Your answer must repeat all of the entries word for word, without any images.
____ Supplied records
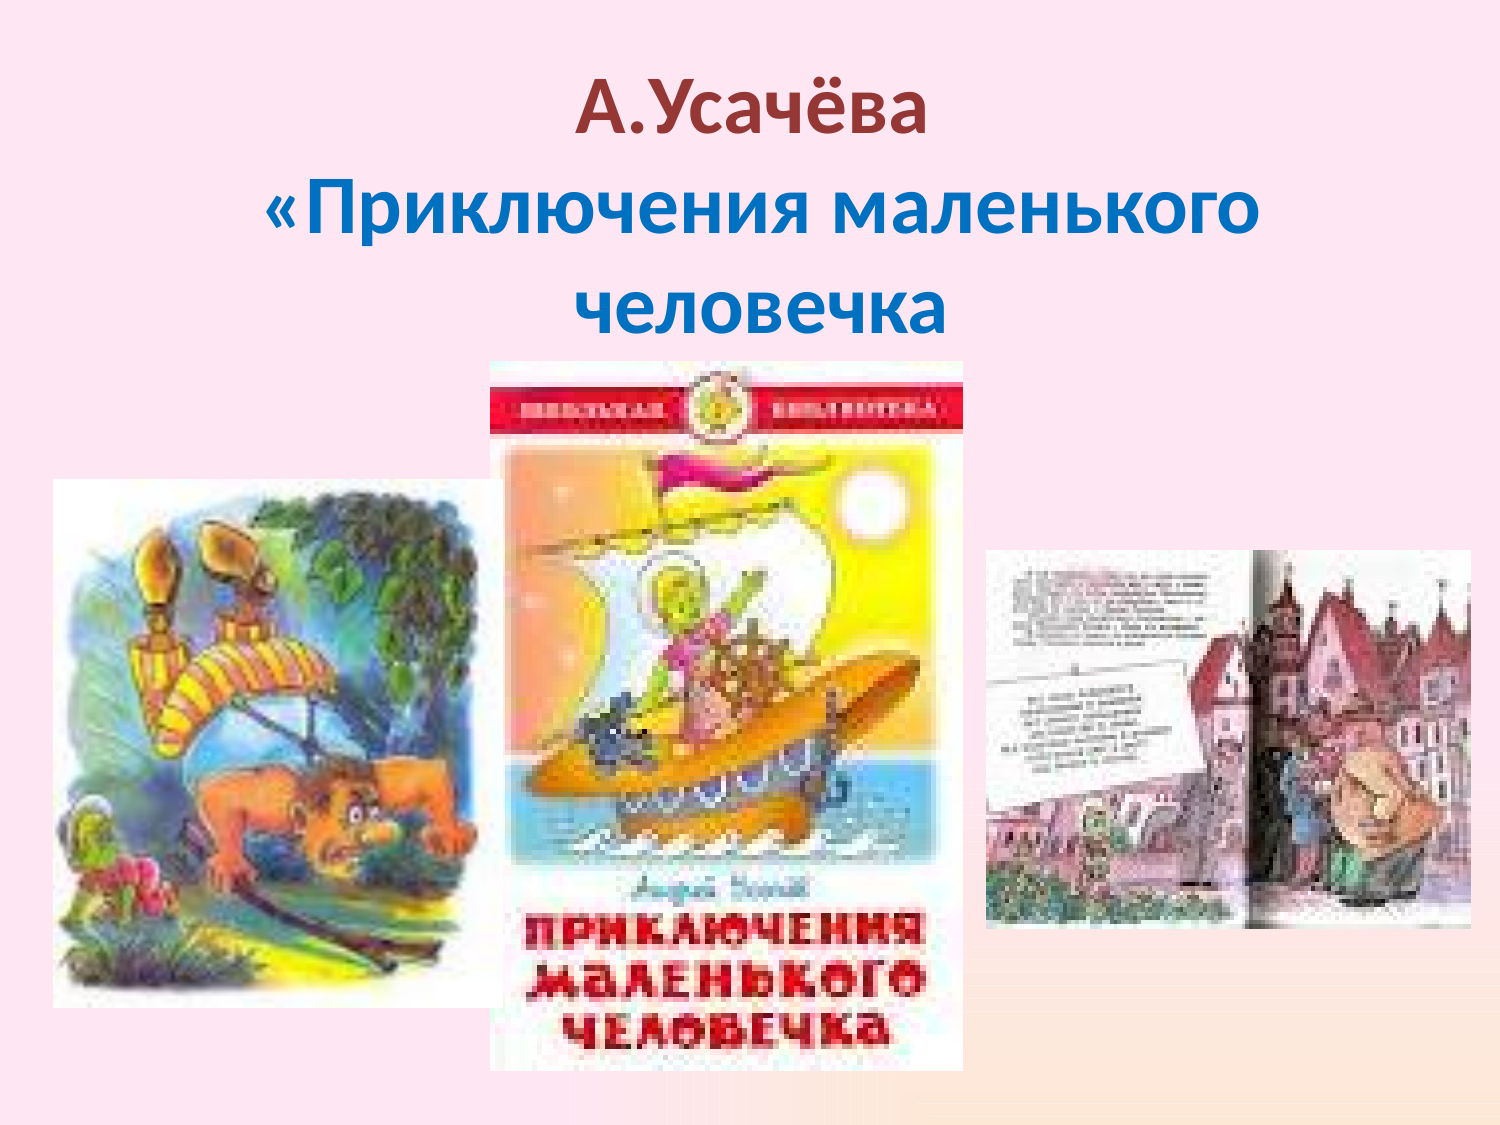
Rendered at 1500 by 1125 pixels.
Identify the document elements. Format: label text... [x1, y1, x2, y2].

text_box А.Усачёва «Приключения маленького человечка [123, 42, 1400, 358]
picture [52, 361, 963, 1071]
picture [985, 550, 1471, 929]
________
§ Exercise answer
Rendered at 1500 by 1125 pixels.
Identify the document elements. Format: label text... [x1, y1, x2, y2].

text_box А.Усачёва «Приключения маленького человечка [123, 42, 1400, 358]
picture [52, 361, 963, 1071]
picture [985, 550, 1471, 929]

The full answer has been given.